Filter, Parse & Group Log Data in AWS CloudWatch Logs Insights

Say you have an application that’s logging a stringified JSON to CloudWatch logs & you have a requirement to perform some kind of analysis on this data. Here’s the JSON:

{
    "clientId": "abc123",
    "message": "hello"
}

Here’s how this JSON looks when it’s logged:

2020-06-25 INFO response from server: { "clientId": "abc123", "message": "hello" }

Suppose you want to get a count of messages received from each client. Let’s see how to go about building a query in CloudWatch Logs Insights that’ll give us this output:

|----------|----------|
| clientId | count(*) |
|----------|----------|
|  abc123  |     4    |
|  def456  |     3    |
|----------|----------|

First of all, since every CloudWatch log event is itself a JSON object, we extract just the log messages from this JSON using:

fields @message

This gives us all the log statements:

2020-06-25 INFO calling server...
2020-06-25 INFO response from server: { "clientId": "abc123", "message": "hello" }
2020-06-25 INFO calling server...
2020-06-25 INFO response from server: { "clientId": "def456", "message": "hi" }

Now, let’s filter out the unwanted log statements:

fields @message |
filter @message like 'response from server'

This leaves us with:

2020-06-25 INFO response from server: { "clientId": "abc123", "message": "hello" }
2020-06-25 INFO response from server: { "clientId": "def456", "message": "hi" }

Excellent! Next, we have to extract the client ID so we can group by it later on & count the number of messages in each group. Use the parse command to extract the client ID:

fields @message |
filter @message like 'response from server' |
parse @message '"clientId": "*", "message"' as clientId

What the above parse statement does is overlay a pattern that we specified in the single quotes, over the log message & wherever it finds a wildcard like * in the pattern, it extracts that value into the field named after “as”. That’s how we extract the client ID from each log message into the newly created field named clientId.
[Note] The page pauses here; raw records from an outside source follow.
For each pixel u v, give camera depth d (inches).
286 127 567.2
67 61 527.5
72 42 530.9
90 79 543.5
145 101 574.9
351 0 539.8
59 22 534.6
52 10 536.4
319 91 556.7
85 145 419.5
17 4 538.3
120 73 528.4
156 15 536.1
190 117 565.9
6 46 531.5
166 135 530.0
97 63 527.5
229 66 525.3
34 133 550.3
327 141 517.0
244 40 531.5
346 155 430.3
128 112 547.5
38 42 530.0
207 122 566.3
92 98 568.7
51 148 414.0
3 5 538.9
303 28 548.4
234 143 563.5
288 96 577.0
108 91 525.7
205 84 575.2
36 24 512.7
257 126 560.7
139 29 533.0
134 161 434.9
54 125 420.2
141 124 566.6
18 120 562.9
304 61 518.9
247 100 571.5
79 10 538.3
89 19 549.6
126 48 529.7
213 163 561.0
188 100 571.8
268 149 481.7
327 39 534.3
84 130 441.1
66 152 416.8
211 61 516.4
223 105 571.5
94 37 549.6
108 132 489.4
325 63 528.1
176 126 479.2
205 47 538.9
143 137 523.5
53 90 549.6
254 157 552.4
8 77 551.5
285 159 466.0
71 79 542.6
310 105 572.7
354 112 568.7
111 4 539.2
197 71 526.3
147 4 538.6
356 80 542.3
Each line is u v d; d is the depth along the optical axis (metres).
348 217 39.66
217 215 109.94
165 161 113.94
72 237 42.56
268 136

Now, to count the number of log statements containing a particular client ID, use the stats command with the count function as shown below:

fields @message |
filter @message like 'response from server' |
parse @message '"clientId": "*", "message"' as clientId |
stats count(*) by clientId

And voila, just like that, we have our desired output:

|----------|----------|
| clientId | count(*) |
|----------|----------|
|  abc123  |     4    |
|  def456  |     3    |
|----------|----------|